Muhammad Ali, the three-time world heavyweight boxing champion who helped define his turbulent times as the most charismatic and controversial sports figure of the 20th century, died on Friday in a Phoenix-area hospital. He was 74.
His death was confirmed by Bob Gunnell, a family spokesman. The cause was septic shock, a family spokeswoman said.
Ali, who lived in Phoenix, had had Parkinson’s disease for more than 30 years. He was admitted to the hospital on Friday with what Mr. Gunnell said was a respiratory problem, but no other details were provided.
Ali was the most thrilling if not the best heavyweight ever, carrying into the ring a physically lyrical, unorthodox boxing style that fused speed, agility and power more seamlessly than that of any fighter before him.
But he was more than the sum of his athletic gifts. An agile mind, a buoyant personality, a brash self-confidence and an evolving set of personal convictions fostered a magnetism that the ring alone could not contain.

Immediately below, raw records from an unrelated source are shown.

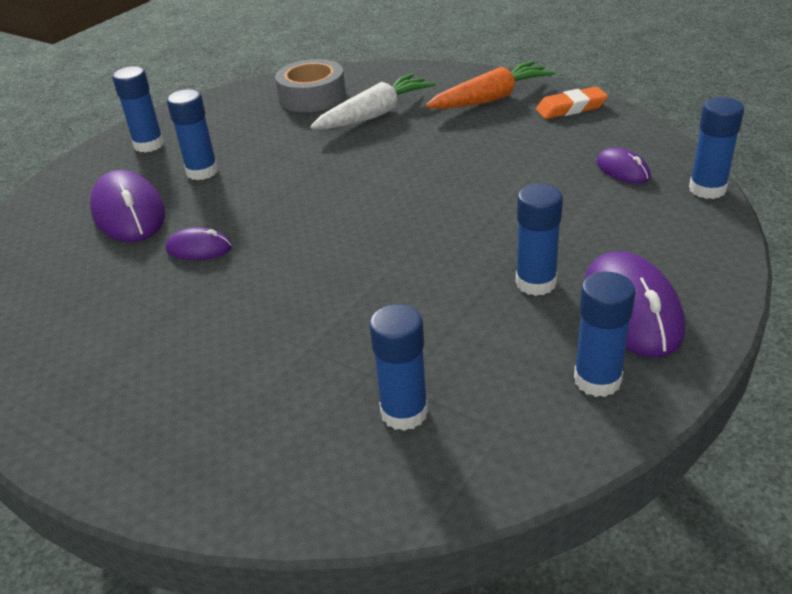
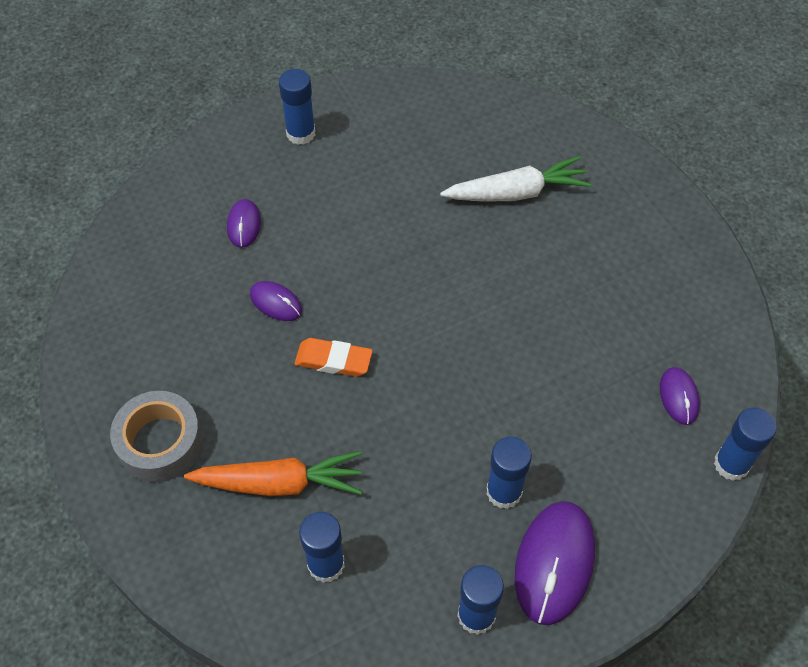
camera: 25 degrees right, 20 degrees up
purple mouse [90,170,165,242] -> purple mouse [227,199,261,248], size x0.54
blue glue stick [167,89,218,180] -> none
grey tape [275,59,346,112] -> grey tape moved to [110,391,203,482]
orange carrot [426,61,556,109] -> orange carrot moved to [184,451,362,496]
orange eraser [536,87,608,119] -> orange eraser moved to [294,338,373,377]

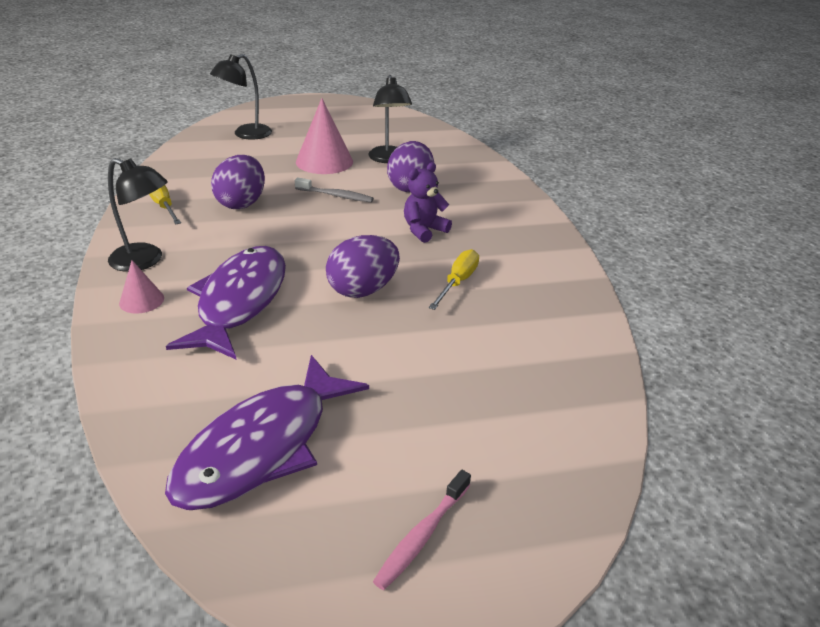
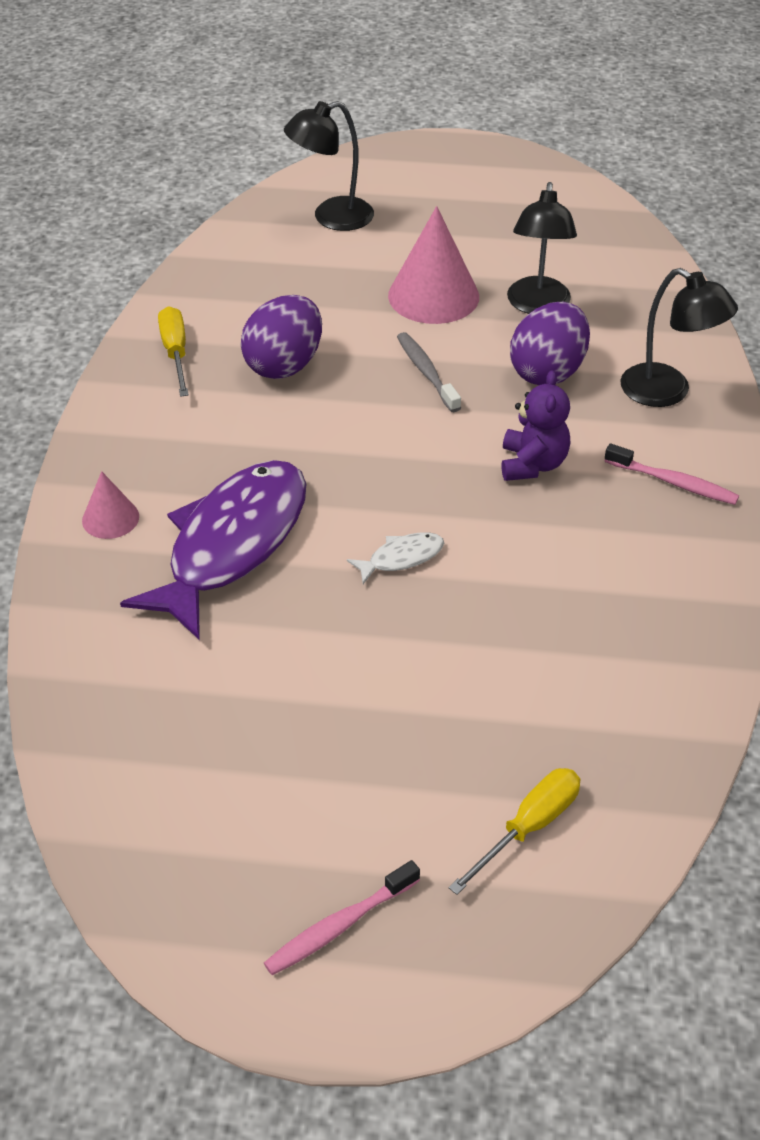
camera: 20 degrees right, 10 degrees up
black lamp [108,158,168,272] -> black lamp moved to [620,268,738,407]
purple fish [165,355,369,510] -> none
grey toothbrush [295,177,374,202] -> grey toothbrush turned 150 degrees counterclockwise [397,332,461,412]
purple egg [326,235,400,298] -> white fish [347,532,444,584]
purple teddy bear [404,162,452,243] -> purple teddy bear turned 120 degrees clockwise [502,370,570,481]
yellow screwdriver [429,249,479,310] -> yellow screwdriver moved to [449,768,580,895]
none -> pink toothbrush [605,444,739,505]

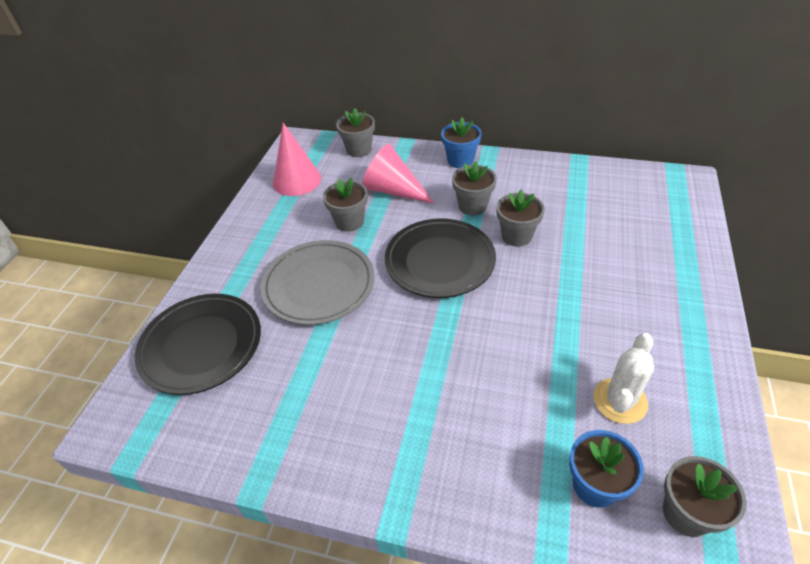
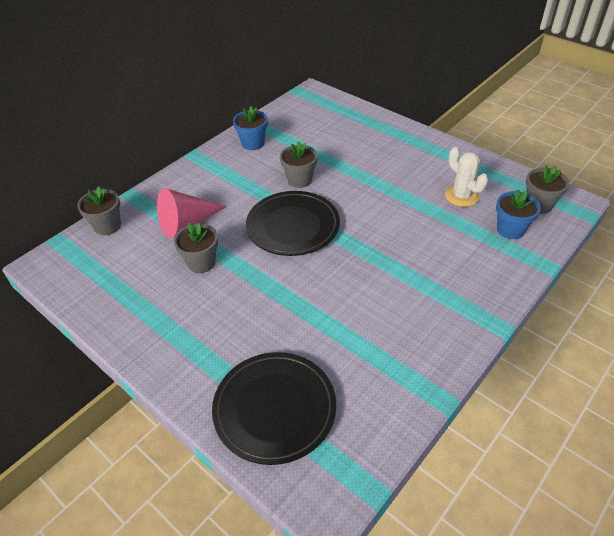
camera: 65 degrees left, 0 degrees up
grey plate [261,240,374,325] -> none
pink cone [273,123,321,196] -> none
blue flower pot [441,118,482,168] -> blue flower pot moved to [233,106,268,150]
grey flower pot [452,161,497,215] -> none

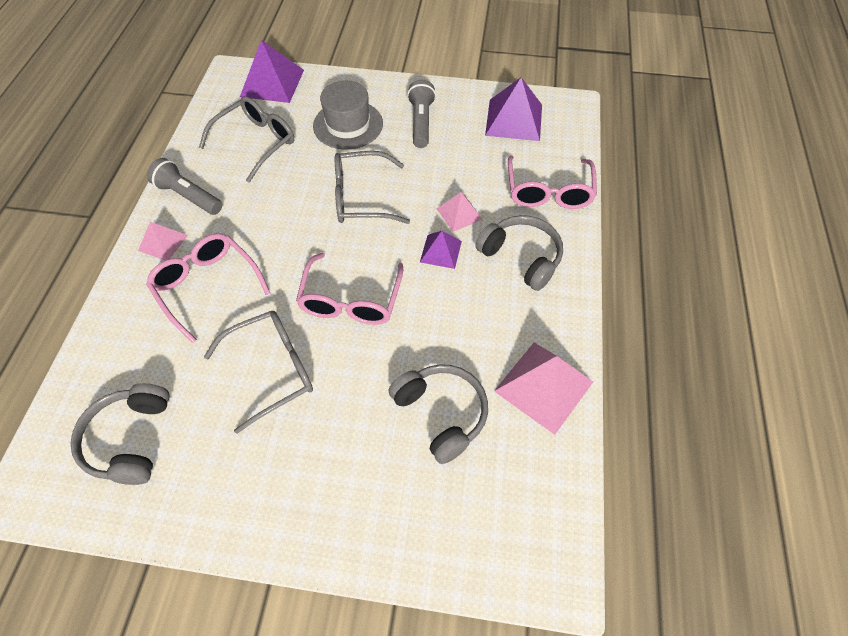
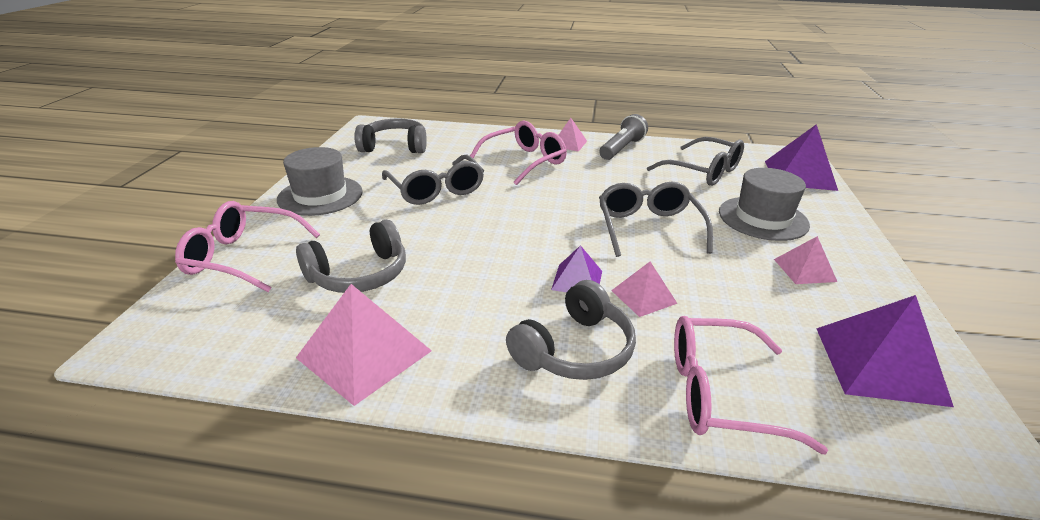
camera: 90 degrees right, 25 degrees down
pink glasses [296,253,403,325] -> pink glasses moved to [175,201,320,292]
grey flashlight [407,80,436,148] -> pink pyramid [774,236,837,284]
none -> grey hat [277,147,363,216]

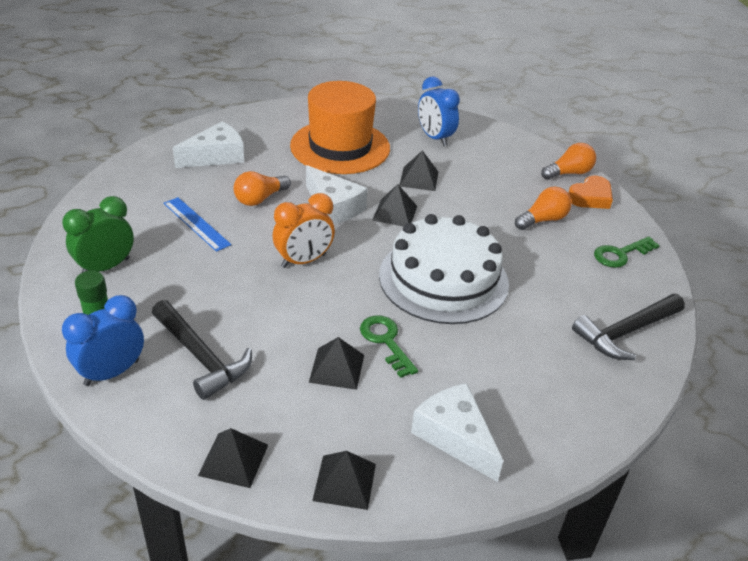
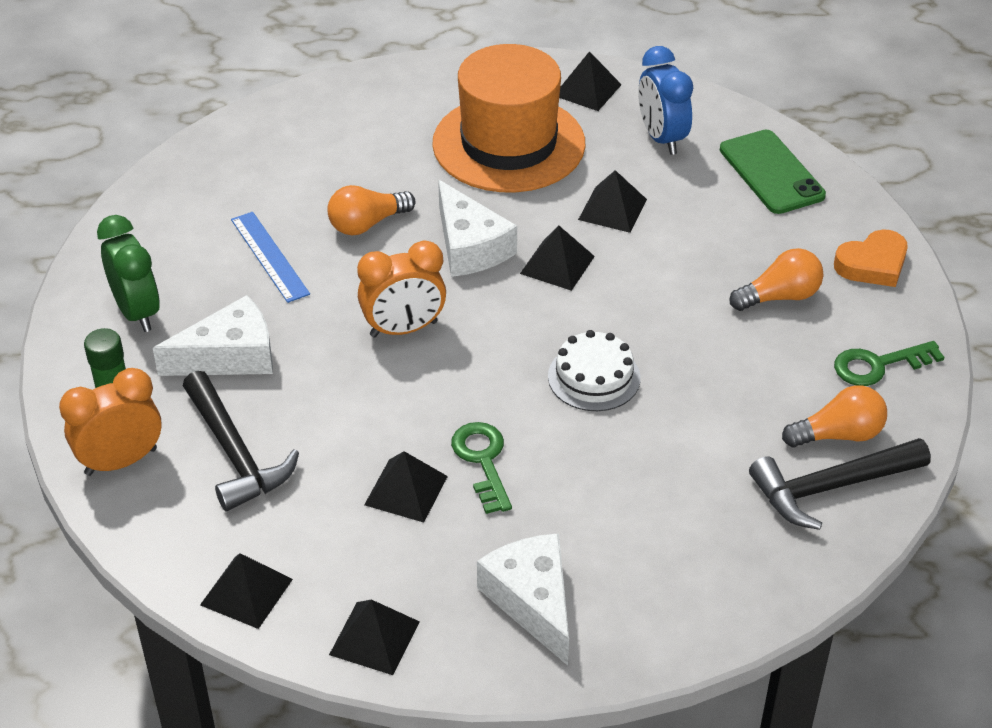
camera: 15 degrees right, 5 degrees up
green clock [62,196,134,273] -> green clock turned 90 degrees clockwise [97,215,160,332]
blue clock [62,295,144,386] -> orange clock [59,368,162,476]
white cheese [173,121,244,168] -> white cheese moved to [153,295,273,376]
white cake [379,214,509,324] -> white cake [548,330,640,411], size x0.50
orange light bulb [541,143,596,180] -> orange light bulb moved to [782,385,887,447]
none -> black pyramid [559,51,622,111]
none -> green phone [720,130,826,214]

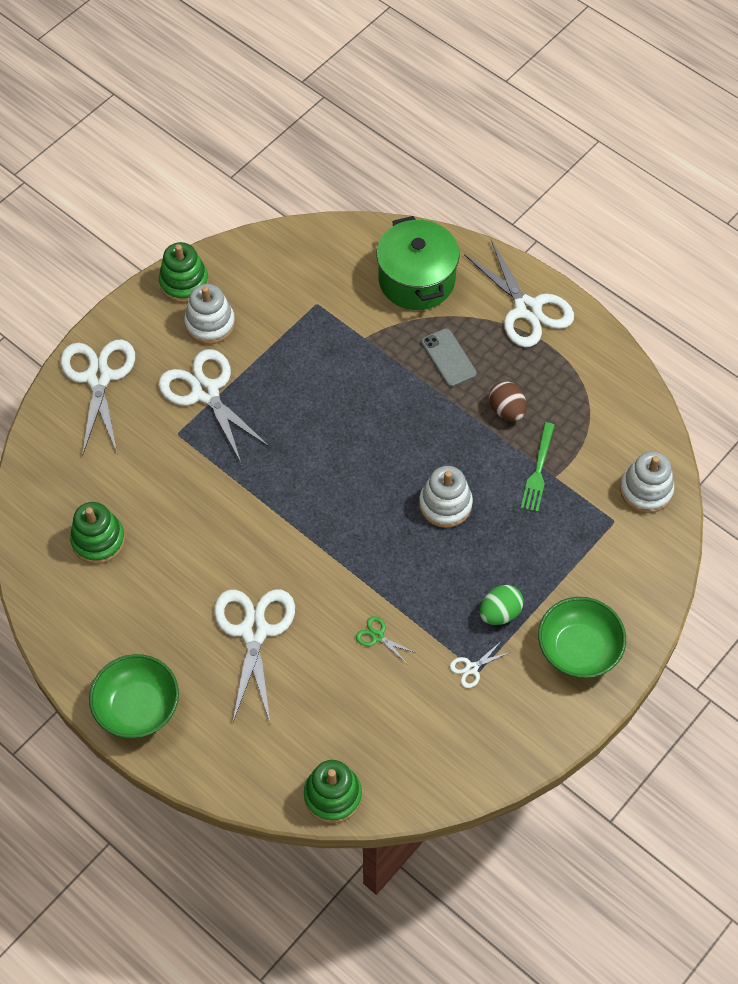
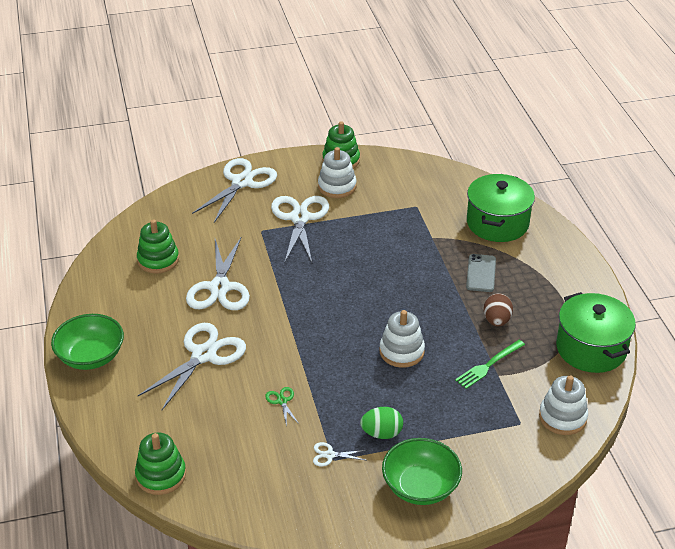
camera: 35 degrees right, 20 degrees down
white scissors [464,240,574,347] -> white scissors moved to [186,238,250,310]
none -> green pot [556,292,636,373]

He entertained as much with his mouth as with his fists, narrating his life with a patter of inventive doggerel. (“Me! Wheeeeee!”)
Ali was as polarizing a superstar as the sports world has ever produced — both admired and vilified in the 1960s and ’70s for his religious, political and social stances. His refusal to be drafted during the Vietnam War, his rejection of racial integration at the height of the civil rights movement, his conversion from Christianity to Islam and the changing of his “slave” name,Cassius Clay, to one bestowed by the separatist black sect he joined, the Lost-Found Nation of Islam, were perceived as serious threats by the conservative establishment and noble acts of defiance by the liberal opposition.
Loved or hated, he remained for 50 years one of the most recognizable people on the planet.